One perfect Word, and a world full of noise; one perfect proof of love, yet millions of lonely-hearted souls; one perfect God, and a bewildering number of imposters adored —this is the world in which we live, sorely in need of silence, love, and truth.
The chatter never ceases, in spite of the eternally perfect speech. Everyone has something to say — some in words, some in music, some in writing. Voices and music blast from iPods and headphones, from stereos and CD players. Speakers in stores and gas stations and shopping malls fill every available second with auditory stimuli. Television, via cable and satellite, brings a mind-boggling supply of noise, too — music and unmusic, art and unart, edifying and damning digital entertainment, provided in every imaginable form all day and all night. Some of these things are not fit to wake the dead, let alone entertain the living.
What is this continuous supply of noise? What is this apparent entity? Who is in control of such a universally-scaled assault upon our silence? By whose consent did we slip into such a noisy existence? What purpose does it serve? Are men more intelligent, more informed, more well-versed? Or are we simply starved for silence, hungrily snapping up any input regardless of whether it’s the input we need most? Do the hearts of men reflect a steady calm and peace amidst the turmoil of the ever-changing world? Or do they reverberate the crazy syncopation of vain pursuits, constant busyness, and perpetual unhappiness?
Ways in which we communicate are vast and widely described and defined: conversations, monologues, diatribes, lectures, infomercials, exposes, discussions, arguments, fights, quarrels, quibbles, squabbles, gossip, slander, calumny, cries, commands; beggings, betrayals, pleas, orders, instructions, memos, writings, printings, emails, texts, phone calls, CB radios, short-wave radios, telegraphs, Braille — the list goes on and on.
The bottom line is, we give great importance to what men are saying, how they are saying it, and to whom they are saying it. It’s of equal importance, then, that we listen to what is said, how it is said, keeping in mind to whom it is said. In order to listen, we must begin with a rare and valuable asset: silence.
More often than not, obtaining this silence proves nearly impossible on the exterior plane, for all the causes listed above. There comes with discipline, however, a beautiful habit of interior silence which enables us to listen at will despite exterior noise. This silence paves smooth the way of prayer, which draws one ever closer to God.
There is only one purpose for which we were created, one perfect love that has been spoken into our hearts, one Word which feeds and fulfills and saves us from ourselves. Life, love, and the truest liberty — eternal happiness forever in heaven with the God Who created us — these are the real things, the true things, found through silence and through prayer.

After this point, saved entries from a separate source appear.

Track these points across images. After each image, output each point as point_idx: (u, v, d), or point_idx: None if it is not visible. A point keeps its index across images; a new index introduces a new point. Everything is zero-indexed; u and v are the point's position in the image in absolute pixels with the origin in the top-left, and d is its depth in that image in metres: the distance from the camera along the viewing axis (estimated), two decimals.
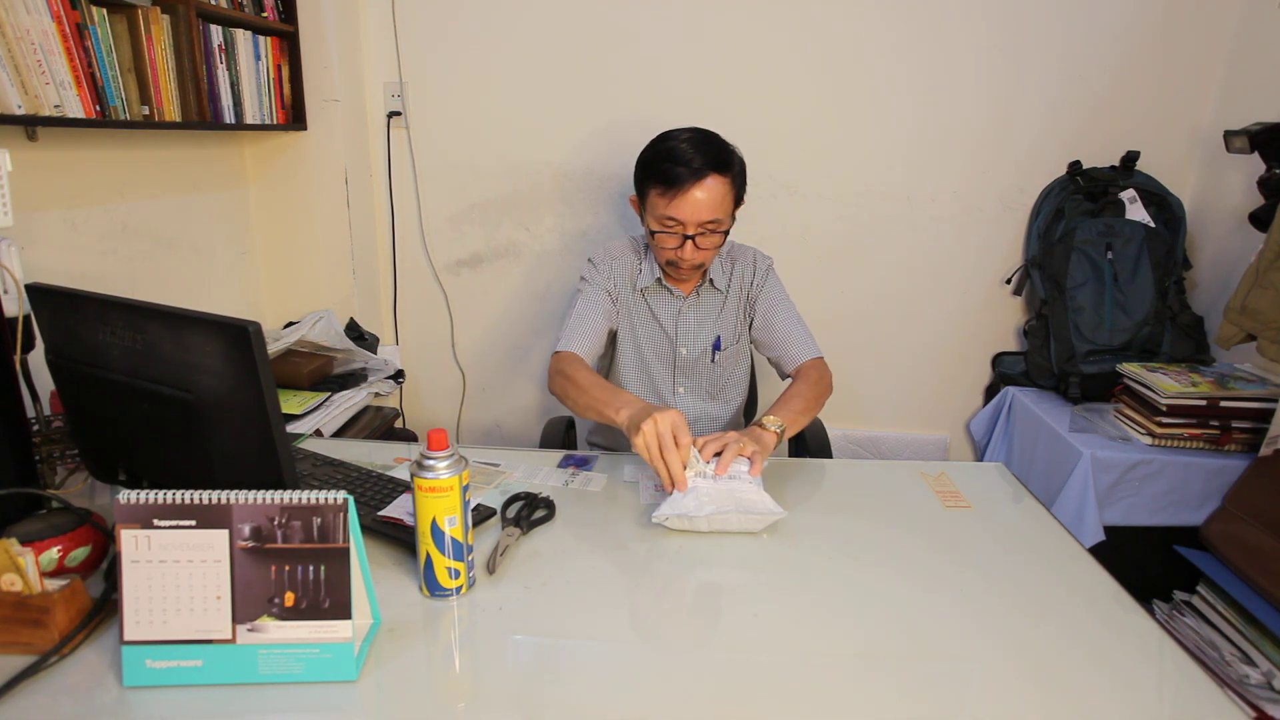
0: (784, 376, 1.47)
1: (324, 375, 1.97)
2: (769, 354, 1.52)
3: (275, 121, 1.92)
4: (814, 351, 1.44)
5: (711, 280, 1.49)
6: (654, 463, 1.06)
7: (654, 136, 1.40)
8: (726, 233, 1.40)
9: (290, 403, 1.79)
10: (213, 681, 0.73)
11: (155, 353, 0.85)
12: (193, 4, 1.56)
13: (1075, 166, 2.09)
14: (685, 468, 1.06)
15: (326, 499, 0.73)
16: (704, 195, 1.31)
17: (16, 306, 1.05)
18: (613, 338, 1.56)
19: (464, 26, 2.11)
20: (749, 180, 1.40)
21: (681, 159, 1.31)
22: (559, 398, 1.33)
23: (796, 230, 2.22)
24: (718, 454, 1.11)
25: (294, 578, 0.73)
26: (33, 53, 1.25)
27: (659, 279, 1.49)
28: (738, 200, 1.41)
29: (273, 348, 1.86)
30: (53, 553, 0.86)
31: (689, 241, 1.35)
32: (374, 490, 1.09)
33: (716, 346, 1.52)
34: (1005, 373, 2.24)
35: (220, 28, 1.69)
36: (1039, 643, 0.84)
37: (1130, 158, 2.05)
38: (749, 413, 1.73)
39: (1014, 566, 1.00)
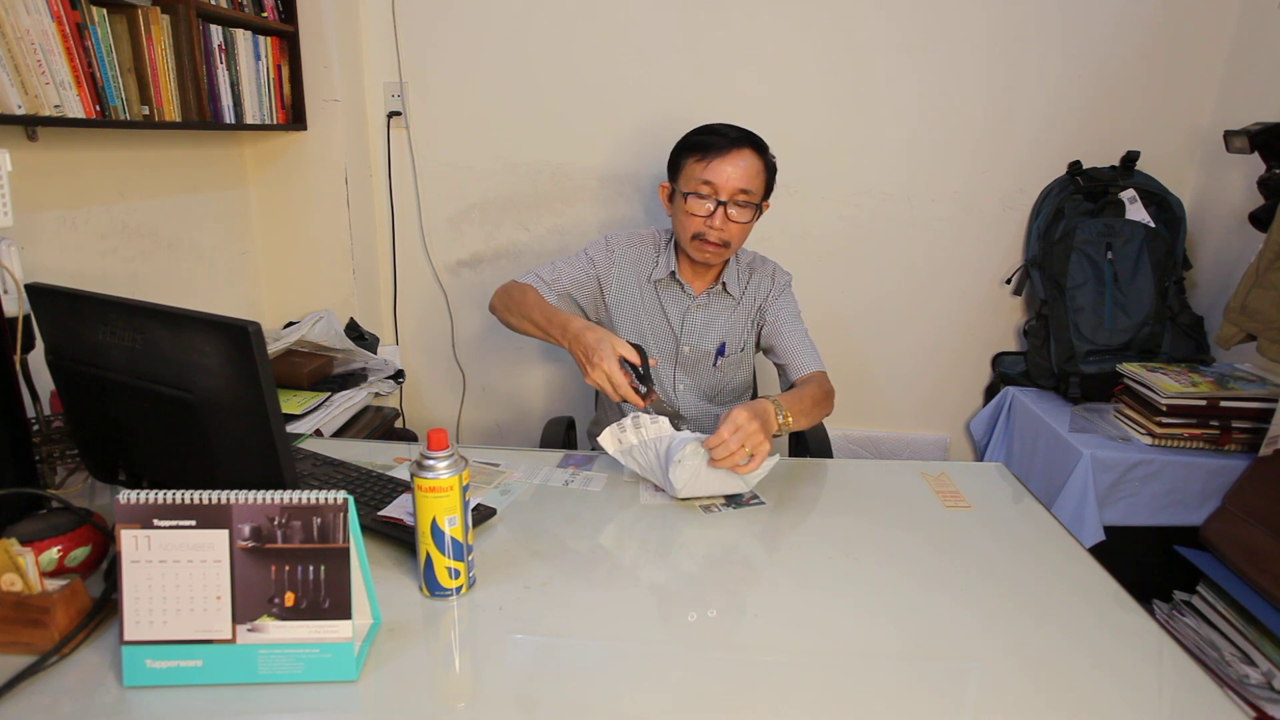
0: (788, 384, 1.48)
1: (324, 375, 1.97)
2: (774, 360, 1.53)
3: (275, 121, 1.92)
4: (819, 365, 1.45)
5: (724, 285, 1.50)
6: (609, 391, 1.18)
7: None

Unless we embrace silence as completely necessary, and use that time to listen to the most perfect Word, we shall forever greet His tender callings as annoyances. It will seem annoying to have our continuous state of noise bombardment interrupted by something as “troublesome” and “unproductive” as listening — especially when we are so accustomed to listening for exterior noise that we have forgotten how to hear the quiet voice within our hearts.
I urge all readers to seriously consider the habit of noise in daily life, and imagine what goods silence can bring both materially and spiritually. Remember that we were created to know God, love God, and serve God, so that we may be happy with Him forever in heaven. If you do not know Him now, will you know Him at the moment of your death? If you cannot hear His voice in your heart now, will you hear Him call you at life’s end? If you cannot be joyful at His gentle calling now, will you be happy to see Him when your days are done?
These rhetorical questions are intended to encourage you towards greater silence with the beginning of Lent. May you discover — or remember — how great a treasure is the virtue of silence.